In order to reduce the carbon footprint of the Council and demonstrate leadership locally, regionally, and nationally, Scarborough Borough Council has rolled out hydrotreated vegetable oil (HVO) into almost two thirds of its fleet vehicles. The fuel is being used as a straight replacement for diesel in the majority of the diesel fleet, from bin wagons to ride-on mowers. Over the course of a full year, the project could lower emissions by up to 900 tCO2e.
Despite being a relatively small council, responsible for around 108,000 residents spread across rural villages and coastal towns, lowering the carbon emissions of the Council’s activity has been a key aim at Scarborough Borough Council for several years and was given increased priority with the declaration of a Climate Emergency in January 2019 and the adoption of a Climate Change Strategy in July 2021. The Council’s fleet has consistently contributed the most to the Council’s carbon footprint, with carbon emissions at 1157tCO2e in 2021/22 (57 per cent of our net footprint). While in recent years the Council has begun operating a handful of smaller electric vehicles, transitioning the entire fleet including the heavier vehicles has been a significant challenge.
That challenge comes in four main areas: cost, lead times, local geography, and electrical capacity within the depots. As many councils have experienced, the upfront capital cost of procuring electric vehicles, especially heavy goods vehicles, is significantly higher than fossil fuel vehicles. This remains a key barrier to transition to alternative fuels which could immediately reduce the fleet’s carbon footprint. This immediacy would also be hampered by the current lead times for the delivery of electric vehicles, with widespread issues in the supply chain meaning lead times can now be over a year for a specialist electric vehicle to become available. Another key issue faced is the geography of Scarborough borough – as a borough with an eclectic mix of towns, coasts, and rural villages, their fleet’s routes are long, winding, and hilly so they need the most powerful electric vehicles on the market. Operating a large number of vehicles from two depots, all with similar working patterns, would mean a significant need for energy at key times, which greatly outstrips the existing capacity of the depots and would requiring significant electrical upgrades at a high cost.
To achieve their ambitions of a significant carbon footprint reduction quickly, the solution had to be affordable, immediate, allow services to continue without impact, and not put strain on infrastructure. Following discussions with suppliers, the Council identified HVO fuel as an ideal solution.

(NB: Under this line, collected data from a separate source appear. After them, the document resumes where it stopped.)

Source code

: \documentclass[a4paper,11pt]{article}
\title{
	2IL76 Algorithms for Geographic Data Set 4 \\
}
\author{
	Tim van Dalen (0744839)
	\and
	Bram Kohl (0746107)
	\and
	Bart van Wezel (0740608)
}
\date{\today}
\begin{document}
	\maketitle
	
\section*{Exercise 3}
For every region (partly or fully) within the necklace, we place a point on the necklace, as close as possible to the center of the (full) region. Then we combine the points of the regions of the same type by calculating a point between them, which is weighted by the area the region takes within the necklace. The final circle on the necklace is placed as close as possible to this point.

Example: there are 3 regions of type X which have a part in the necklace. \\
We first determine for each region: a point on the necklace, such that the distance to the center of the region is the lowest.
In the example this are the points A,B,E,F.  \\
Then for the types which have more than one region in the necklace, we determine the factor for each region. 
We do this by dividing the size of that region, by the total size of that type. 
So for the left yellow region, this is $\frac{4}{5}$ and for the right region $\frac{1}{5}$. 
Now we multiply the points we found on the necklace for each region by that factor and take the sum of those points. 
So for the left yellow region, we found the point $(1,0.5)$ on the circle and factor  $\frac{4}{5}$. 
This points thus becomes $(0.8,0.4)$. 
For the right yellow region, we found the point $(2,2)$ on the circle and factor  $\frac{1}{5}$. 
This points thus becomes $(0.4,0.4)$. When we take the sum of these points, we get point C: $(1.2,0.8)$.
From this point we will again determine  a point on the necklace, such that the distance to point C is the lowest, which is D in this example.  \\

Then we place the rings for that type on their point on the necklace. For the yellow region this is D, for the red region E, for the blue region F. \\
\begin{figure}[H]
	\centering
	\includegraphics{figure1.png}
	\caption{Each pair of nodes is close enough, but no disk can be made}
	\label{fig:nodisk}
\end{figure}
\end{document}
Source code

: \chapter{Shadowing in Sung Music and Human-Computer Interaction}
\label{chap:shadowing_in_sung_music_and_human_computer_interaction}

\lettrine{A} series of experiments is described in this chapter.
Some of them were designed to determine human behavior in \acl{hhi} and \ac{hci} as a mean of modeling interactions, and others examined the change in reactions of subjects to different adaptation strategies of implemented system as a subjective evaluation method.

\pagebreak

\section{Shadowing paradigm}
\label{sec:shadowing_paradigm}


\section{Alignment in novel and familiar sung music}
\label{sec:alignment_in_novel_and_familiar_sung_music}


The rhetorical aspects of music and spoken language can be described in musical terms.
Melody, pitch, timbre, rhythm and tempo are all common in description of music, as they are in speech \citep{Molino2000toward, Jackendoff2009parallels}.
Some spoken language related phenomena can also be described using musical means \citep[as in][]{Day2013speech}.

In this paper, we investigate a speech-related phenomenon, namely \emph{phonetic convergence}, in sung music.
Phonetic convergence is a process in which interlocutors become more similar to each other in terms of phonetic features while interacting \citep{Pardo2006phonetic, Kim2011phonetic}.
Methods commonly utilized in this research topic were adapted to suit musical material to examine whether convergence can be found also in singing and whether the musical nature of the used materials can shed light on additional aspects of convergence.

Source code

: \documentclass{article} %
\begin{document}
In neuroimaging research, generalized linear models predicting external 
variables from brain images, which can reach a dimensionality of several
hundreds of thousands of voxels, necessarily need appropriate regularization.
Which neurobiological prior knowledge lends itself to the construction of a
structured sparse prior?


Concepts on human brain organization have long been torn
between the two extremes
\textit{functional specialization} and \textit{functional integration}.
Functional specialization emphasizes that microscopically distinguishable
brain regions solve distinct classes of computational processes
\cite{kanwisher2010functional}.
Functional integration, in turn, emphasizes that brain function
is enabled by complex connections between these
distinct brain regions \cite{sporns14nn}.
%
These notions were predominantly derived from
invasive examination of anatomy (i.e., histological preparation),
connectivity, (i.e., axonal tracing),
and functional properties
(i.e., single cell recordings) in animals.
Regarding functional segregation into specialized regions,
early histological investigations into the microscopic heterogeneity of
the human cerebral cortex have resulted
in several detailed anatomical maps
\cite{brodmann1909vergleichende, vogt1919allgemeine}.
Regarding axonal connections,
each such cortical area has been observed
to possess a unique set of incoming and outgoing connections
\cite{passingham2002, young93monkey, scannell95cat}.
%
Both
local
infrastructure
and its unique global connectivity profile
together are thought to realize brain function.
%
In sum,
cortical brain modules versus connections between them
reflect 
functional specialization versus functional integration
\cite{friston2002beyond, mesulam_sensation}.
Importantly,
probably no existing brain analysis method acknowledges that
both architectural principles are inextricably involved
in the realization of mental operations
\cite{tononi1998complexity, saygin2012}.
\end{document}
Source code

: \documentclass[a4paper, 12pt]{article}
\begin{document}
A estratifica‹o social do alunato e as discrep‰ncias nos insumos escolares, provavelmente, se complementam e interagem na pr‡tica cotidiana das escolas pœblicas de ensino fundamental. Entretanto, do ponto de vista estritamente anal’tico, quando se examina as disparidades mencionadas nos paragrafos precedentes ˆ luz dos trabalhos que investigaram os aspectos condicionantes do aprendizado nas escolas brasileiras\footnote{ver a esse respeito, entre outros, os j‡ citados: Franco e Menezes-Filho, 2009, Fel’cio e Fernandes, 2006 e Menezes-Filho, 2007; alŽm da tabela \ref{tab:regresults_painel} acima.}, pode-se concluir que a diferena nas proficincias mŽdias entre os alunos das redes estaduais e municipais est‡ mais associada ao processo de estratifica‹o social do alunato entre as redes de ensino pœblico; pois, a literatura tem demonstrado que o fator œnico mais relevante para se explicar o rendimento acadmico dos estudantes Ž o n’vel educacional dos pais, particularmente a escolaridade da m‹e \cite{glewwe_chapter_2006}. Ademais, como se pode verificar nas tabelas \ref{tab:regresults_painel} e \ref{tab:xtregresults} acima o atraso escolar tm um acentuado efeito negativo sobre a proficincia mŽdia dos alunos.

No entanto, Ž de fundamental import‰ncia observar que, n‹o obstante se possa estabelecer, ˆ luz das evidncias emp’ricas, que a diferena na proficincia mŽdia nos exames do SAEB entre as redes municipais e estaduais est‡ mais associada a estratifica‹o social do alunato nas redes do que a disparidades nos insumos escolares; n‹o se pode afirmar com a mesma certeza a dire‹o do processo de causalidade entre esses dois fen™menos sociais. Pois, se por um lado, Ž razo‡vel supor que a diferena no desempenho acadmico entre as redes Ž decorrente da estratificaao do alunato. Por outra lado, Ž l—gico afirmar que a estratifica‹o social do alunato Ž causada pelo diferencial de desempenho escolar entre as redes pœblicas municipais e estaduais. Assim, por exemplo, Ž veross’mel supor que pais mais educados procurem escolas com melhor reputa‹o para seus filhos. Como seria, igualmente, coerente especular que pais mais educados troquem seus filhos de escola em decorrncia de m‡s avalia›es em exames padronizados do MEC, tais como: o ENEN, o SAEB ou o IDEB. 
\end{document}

This fuel is made from waste cooking oils and has a carbon footprint up to 90 per cent lower than diesel. Crucially, what makes HVO unique among biofuels is that it is a like-for-like replacement for diesel so can be used by the fleet at a small fuel cost increase rather than the expensive capital cost of replacing vehicles and upgrading infrastructure. It was also ready to be delivered almost immediately, meaning no long wait times before seeing any impact on their carbon footprint. Finally, with negligible impact on miles per gallon it could easily cope with the difficult routes in the area.
Following agreements with manufacturers, the Council have been able to put HVO into almost two-thirds of their fleet, replacing almost all of diesel fuel. Over the course of the year this could reduce their carbon footprint by up to 900tCO2e, making it the single biggest carbon reduction intervention they have undertaken. While a 90 per cent carbon footprint is not perfect, and the 100 per cent reduction through electric and hydrogen vehicles will eventually be delivered when they can overcome our challenges, this is a good solution for the transition period.
To ensure HVO could deliver the benefits promised, it was important to undertake an initial trial in a small number of vehicles to monitor its impact on vehicle performance. Through this trial, it was seen that the use of HVO had negligible impacts on miles per gallon and had no negative effects on engine health. All vehicles that were approved for HVO use switched and to date have seen no maintenance issues as a result. As a result, between May and September 2022 the Council have used 108,000 litres of HVO to fuel their cars, vans, mowers, and refuse collection vehicles. In these first few months the project has saved 267,849 kgCO2e. As a result of the volatile fuel prices in recent months, and with HVO prices being directly impacted by the war in Ukraine where much vegetable oil is produced, the cost of the project has fluctuated and we estimate the cost to date at £45,000, equating to £168/tCO2e.
As well as carbon savings, it was also important that there were no negative unintentional environmental impacts caused by the fuel switch, so they made sure in procurement that their HVO is palm oil free.
How is the approach being sustained?
With no government grants available for this project, the funding has come from Council budgets. As the project needs minimal infrastructure change, a procurement agreement is in place with the supplier, and the supply chain seems strong despite the challenges of the war in Ukraine. The approach can be sustained for as long the budget remains, with electric and hydrogen vehicles being brought on board to replace HVO as and when they can meet the challenges of their fleet.
A key lesson learned in this was to have a trial period before a launch through the wider fleet to ensure that the impact on vehicle performance was as expected.
The main takeaway is that a substantial carbon footprint reduction for the fleet is possible without the great capital expense of switching vehicles over to electric or hydrogen, giving the Council an ideal transition fuel while the zero carbon options improve to meet their challenges.